What Americans Can Learn From How The French Eat - Tasting Table
Briefly

What Americans Can Learn From How The French Eat - Tasting Table
French cuisine is paired with strong traditions and etiquette. A traditional French breakfast is modest, typically including coffee, fruit juice, bread with butter or jam, or a freshly baked pastry such as a croissant. Breakfast stays light because lunch and dinner are treated with great seriousness. For meals at bistros, brasseries, or restaurants, reservations are required and guests should arrive promptly to keep their table. French service is described as professional and efficient rather than rude, with less emphasis on forced friendliness. Visitors are encouraged to be courteous without being overly familiar, matching the service style.

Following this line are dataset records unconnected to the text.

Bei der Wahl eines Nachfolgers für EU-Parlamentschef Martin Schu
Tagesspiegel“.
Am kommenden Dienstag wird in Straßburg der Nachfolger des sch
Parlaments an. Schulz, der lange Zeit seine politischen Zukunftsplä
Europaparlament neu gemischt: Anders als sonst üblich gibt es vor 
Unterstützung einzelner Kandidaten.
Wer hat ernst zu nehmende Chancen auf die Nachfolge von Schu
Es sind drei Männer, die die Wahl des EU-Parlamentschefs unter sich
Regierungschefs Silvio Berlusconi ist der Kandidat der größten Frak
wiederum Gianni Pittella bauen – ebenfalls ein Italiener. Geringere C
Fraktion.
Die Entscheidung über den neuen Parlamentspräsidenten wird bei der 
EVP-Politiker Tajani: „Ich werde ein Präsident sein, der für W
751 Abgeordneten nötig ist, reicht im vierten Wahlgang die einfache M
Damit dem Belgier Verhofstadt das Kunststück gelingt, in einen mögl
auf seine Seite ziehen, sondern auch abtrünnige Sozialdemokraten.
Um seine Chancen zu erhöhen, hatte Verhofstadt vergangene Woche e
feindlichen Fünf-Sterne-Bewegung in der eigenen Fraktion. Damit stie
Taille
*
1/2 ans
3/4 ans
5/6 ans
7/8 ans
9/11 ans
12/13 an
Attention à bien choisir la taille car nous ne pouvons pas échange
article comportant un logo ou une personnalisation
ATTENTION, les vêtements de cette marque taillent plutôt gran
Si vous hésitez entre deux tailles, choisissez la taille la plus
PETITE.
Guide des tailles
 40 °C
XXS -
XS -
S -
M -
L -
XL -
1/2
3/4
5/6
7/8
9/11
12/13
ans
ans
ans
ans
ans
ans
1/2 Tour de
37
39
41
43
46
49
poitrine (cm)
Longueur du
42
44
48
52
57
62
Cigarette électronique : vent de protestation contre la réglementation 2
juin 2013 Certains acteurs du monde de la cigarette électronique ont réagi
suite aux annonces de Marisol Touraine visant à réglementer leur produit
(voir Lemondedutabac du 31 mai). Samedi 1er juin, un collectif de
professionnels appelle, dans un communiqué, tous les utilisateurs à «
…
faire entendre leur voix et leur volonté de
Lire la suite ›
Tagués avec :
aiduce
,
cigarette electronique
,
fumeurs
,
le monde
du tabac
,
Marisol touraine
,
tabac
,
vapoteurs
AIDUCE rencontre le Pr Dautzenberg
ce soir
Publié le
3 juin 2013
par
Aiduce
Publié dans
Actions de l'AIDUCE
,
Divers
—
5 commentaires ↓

"If you tend to start the day with a Denny's Grand Slam, you'll find a traditional French breakfast to be a more modest, but still delicious, affair. Typically, it will consist of coffee, fruit juice, bread with butter or jam, or a freshly baked pastry, such as the classic croissant (which actually has Austrian origins). France is hardly abstemious in culinary matters - rather, breakfast is light because the French take lunch and dinner very seriously."
"When having lunch or dinner at a bistro, brasserie, or restaurant (it's worth learning the difference before doing so), you will need a reservation. Arrive promptly, as lateness will lose you your table. You may have heard horror stories about the notorious rudeness of French servers, but this is largely a myth - there's simply a greater emphasis on professionalism and efficiency than on maintaining an air of enforced jollity."
"Again, this is something we could all learn from the French - work as a restaurant server is hard enough without customers getting offended that the waiter didn't wear a fake smile. Be courteous but not overly familiar, and French servers will do the same."